I ran through a lot of “V-words” attempting to find the perfect subject for this A to Z post.
- Versimilitude means similarity to the truth.
- Variation within a group can be greater than the variation between the groups.
- Veritable means genuine or authentic, and recently it has come into accepted use as a modifier of a metaphor. As in “a veritable cornucopia” to describe a large number of things in a group.
- Virtual is often misused when not describing something housed or generated on a computer. It is misused in statements such as it was a virtual party, when it was a real party, but not called one. Virtual and real are different.
- Virtually is an adverb meaning in essence or in effect, but not in fact, or the same as in almost every way.
- Virtuality implies “as if” it were real, but is not so in fact. Primarily used in Philosophy.
But I did not really want to launch in a veritable linguistic exercise in the nuance of word choice and change through time for words so easily misunderstood and misdefinined.
Vermillon
The rabbit hole I spiraled into today was a colorful one.
Vermilon rolls off the tongue, but should never come in contact with the tongue, as vermillon is the orange-red color of the cinnabar mineral. This is a pigment made from toxic mercury sulfide. It was commonly used from ancient times until the 19th Century when the toxicity of mercury compounds became known.
I had known that cinnabar was no longer prized as a mineral from which to carve bracelets and baubles, statues, and other intricate carvings. I found about this from seeing some antique bracelets at an estate sale store.
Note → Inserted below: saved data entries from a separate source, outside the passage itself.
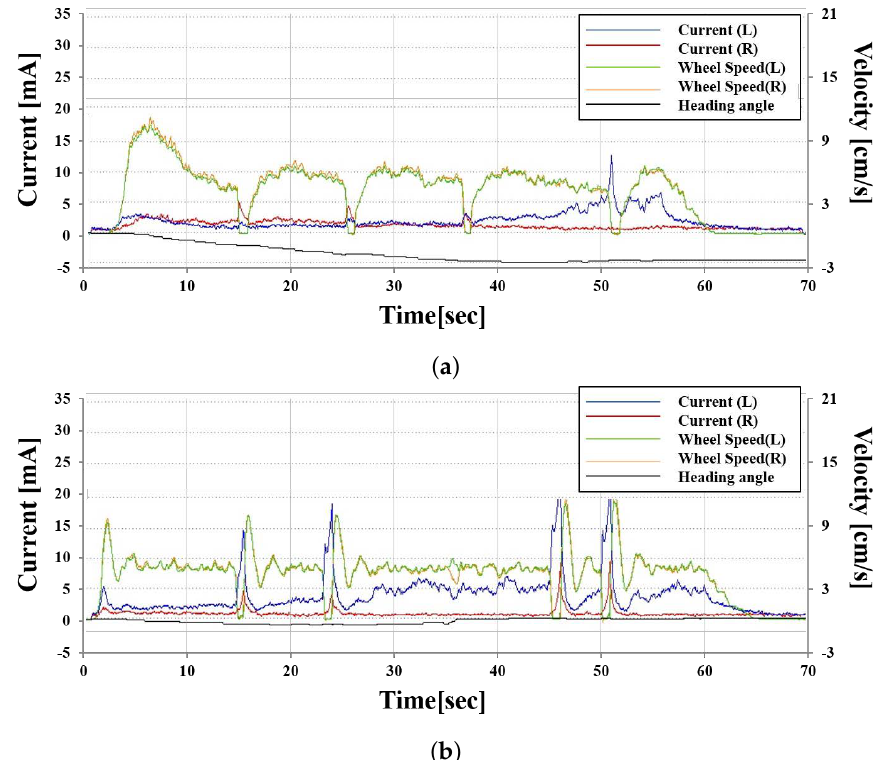
Figure 13. Experimental results of trajectory tracking control. ( a ) Backstepping control; ( b ) PD-backstepping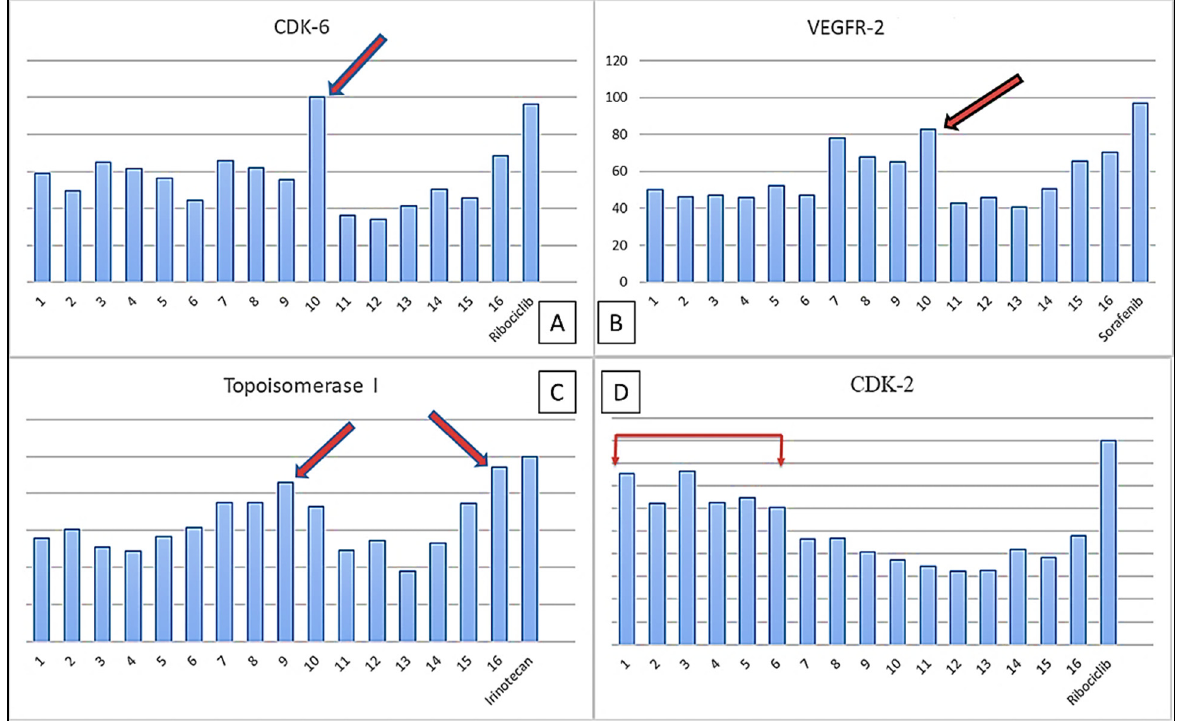
Figure 9. ( A ) The relative percentage of the binding affinity of quercetin-3- O -xyloside compared to other isolated constituents against CDK-6 target; ( B ) The relative percentage of the binding affinity of quercetin-3- O -xyloside and other isolated constituents against VEGFR-2 target; ( C ) The relative percentage of the binding affinity of both luteolin-7- O -glucoside and quercetin-3- O -glucoside compared to other isolated constituents against topoisomerase 1 target; ( D ) The relative percentage of the binding affinity of the triterpenoidal and steroidal compounds and other isolated constituents against CDK-2 target.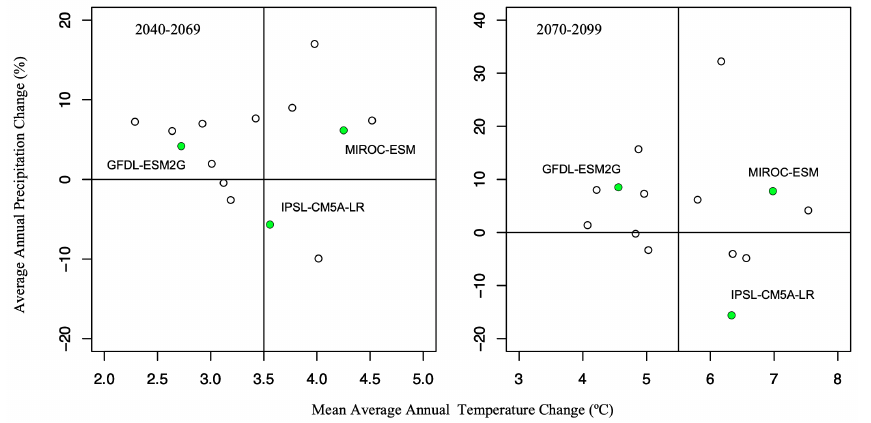
Figure 3. Annual average range of temperature in ◦ C and precipitation in percentage values for two time periods for the three ESM selected for study calculated based on the difference from the historical period (1970–1999).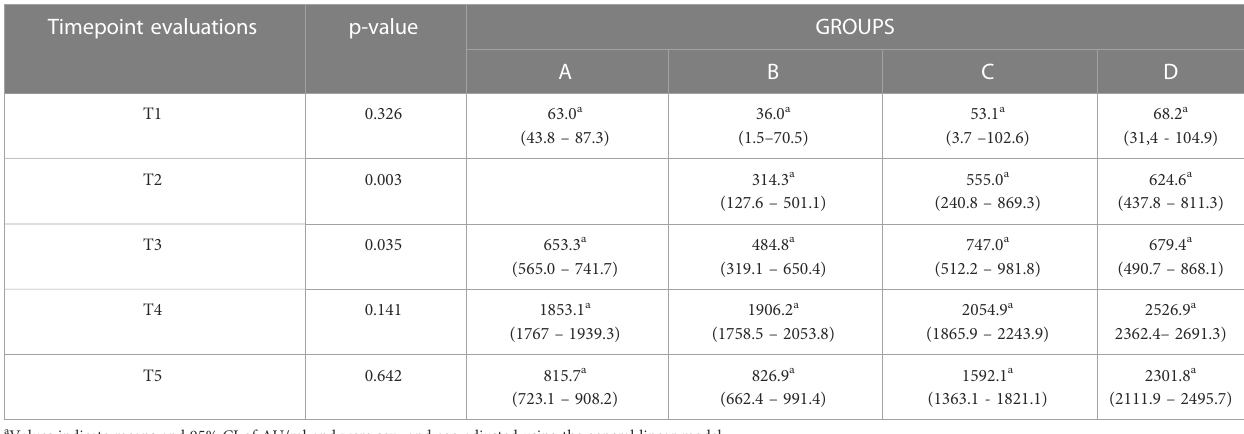
TABLE 3 Antibody levels at each time point evaluation according to the immunization protocols following the adjustment by the general linear model. Timepoint evaluations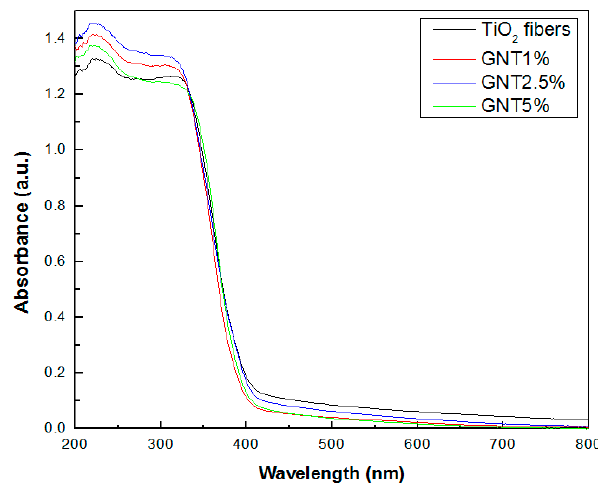
Figure 6. UV-vis absorption spectra of calcinated TiO 2 and TiO 2 /g-C 3 N 4 fibers.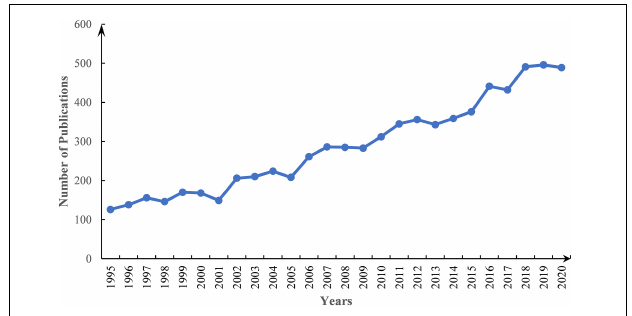
FIGURE 1 | Number of publications of each year from 1995 to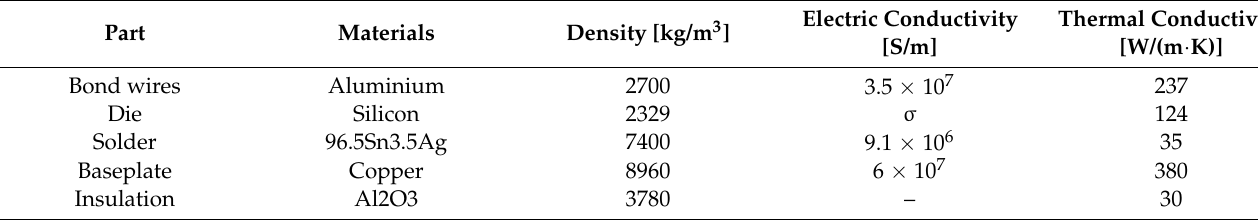
Table 1. Material Properties of FEM Model.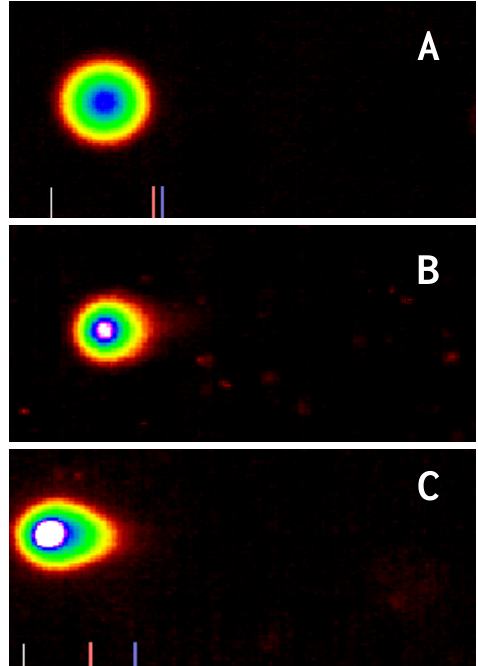
Figure 2: Representative SYBR Green Comet assay images of untreated (A-control) and VA leaf extracts- treated MCF-7 cells at 0.5 mg/mL (B) , and 2 mg/mL (C)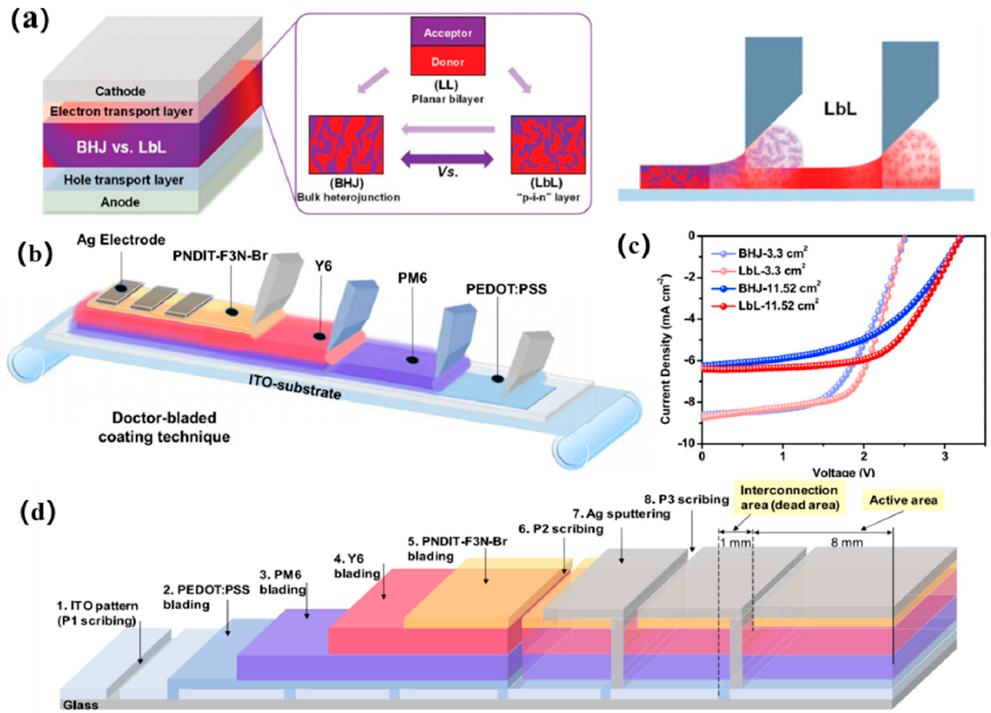
Figure 7. ( a ) Schematic of device architecture with different active layers and sequential blade coating method. Adapted with permission from Ref. [50]. Copyright 2019 the Royal Society of Chemistry. ( b ) Schematic illustration of the LBL blade coating and device architecture of OSCs [87], ( c ) J – V curves of BHJ and LBL devices using blade coating method. ( d ) Large-area solar modules for blade coating process. Adapted with permission from Ref. [51]. Copyright 2019 Elsevier Inc.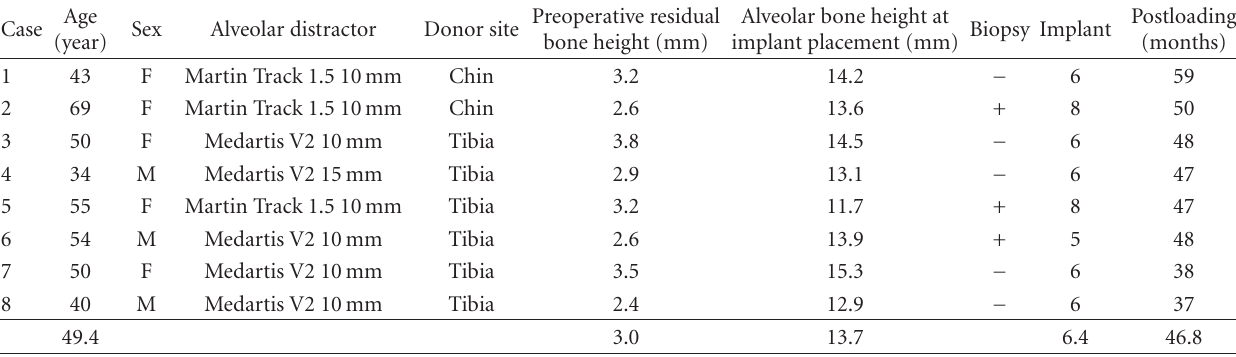
Table 1: Patient profiles and review ( n = 8) of bilateral sinus lifting and simultaneous total alveolar distraction for the edentulous severely atrophic maxilla. Bilateral sinus lifting + Total Alv. DO for edentulous patients.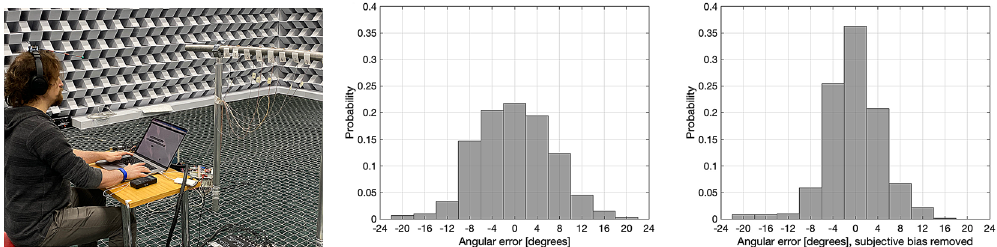
Figure 2. Left: The listening test arrangement. Centre: Distribution of azimuth angular errors in identification of sources, N = 12 , 66 repetitions. Data plotted with individual bias mainly caused by the orientation of the head-worn device. Right: Data plotted after removal of individual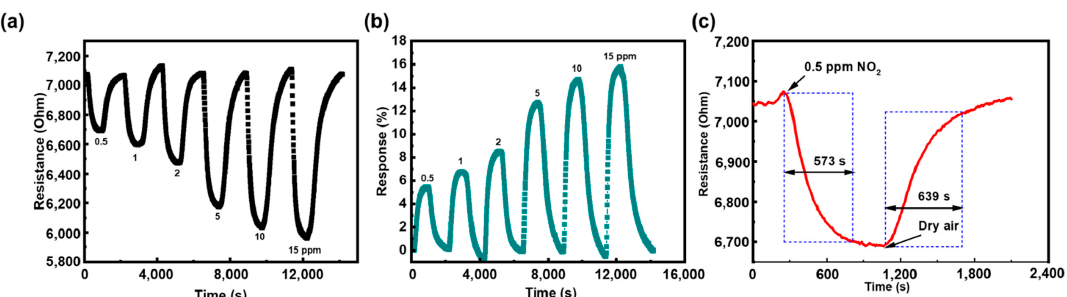
Figure 4. Response of rGO film (dip coating) in 0.5–15 ppm NO 2 . ( a ) Real-time sensing response curve, ( b ) Real-time resistance change curve of rGO film prepared by dip coating from 0.5–15 ppm NO 2 with dry air ( c ) Real-time resistance change curve of rGO film prepared by dip coating in 0.5 ppm NO 2 with dry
I knew the color of cinnabar but had not put it together with the bird, Vermillon Flycatcher. Even though I live in Arizona, I did not realize that the Vermillion Cliffs people talked about were in Northern Arizona. Though I know the Sedona area fairly well, I did not think of the Red Rocks of Sedona as vermillon.
Now that I have I put all these things together, and my brain is so much happier than before now that I know of the linkages between these various minerals, animals, and places.
From what I have figured out the real problem with handling the mineral is when it is heated and the mercury is released.
To wrap all this up with a sound bow, I found this for your listening pleasure after the three brain cells I have left from the late 1970s fired and came up with a memory of this song.
The lyrics really do not address poisoning from the element but rather Graham Parker’s frustration with his label at the time, Mercury Records.